Camera geometry data
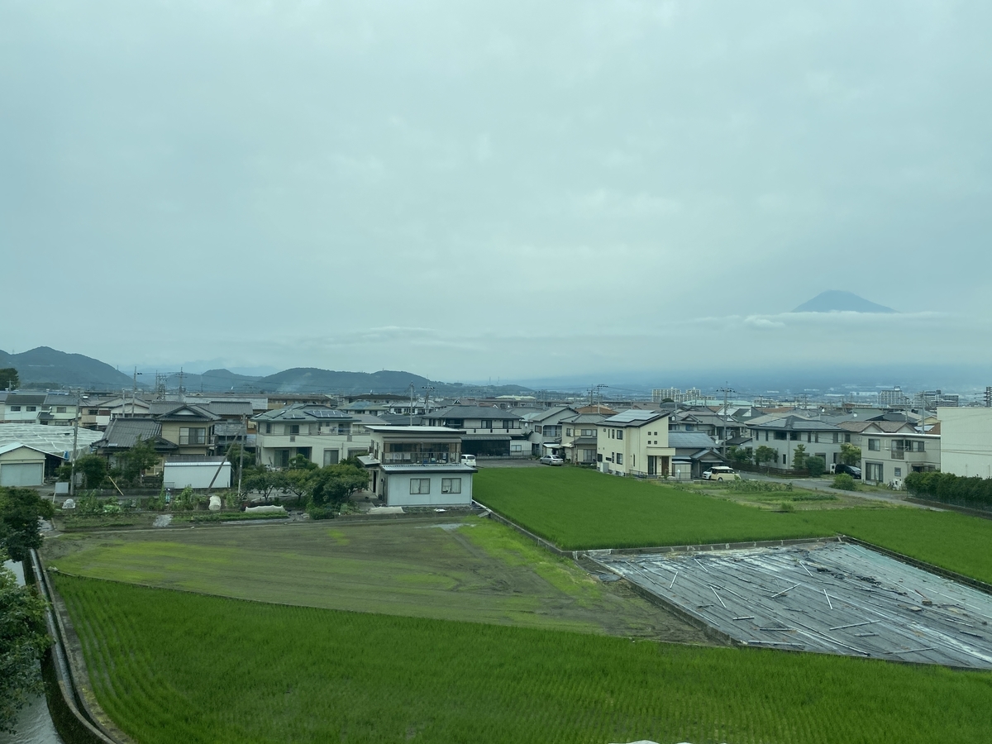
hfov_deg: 67.3
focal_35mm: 26
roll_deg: +2.5
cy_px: 372
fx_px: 745
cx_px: 496
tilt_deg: +3.3
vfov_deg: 53.1
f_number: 1.8
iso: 32
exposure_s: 1/3040
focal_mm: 4.25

-- WHAT YOU WILL DO --
Nothing but the lines from the one containing "tilt_deg: +3.3" through the last line of the data above should be given again, each exactly as it stands.

-- RESPONSE BELOW --
tilt_deg: +3.3
vfov_deg: 53.1
f_number: 1.8
iso: 32
exposure_s: 1/3040
focal_mm: 4.25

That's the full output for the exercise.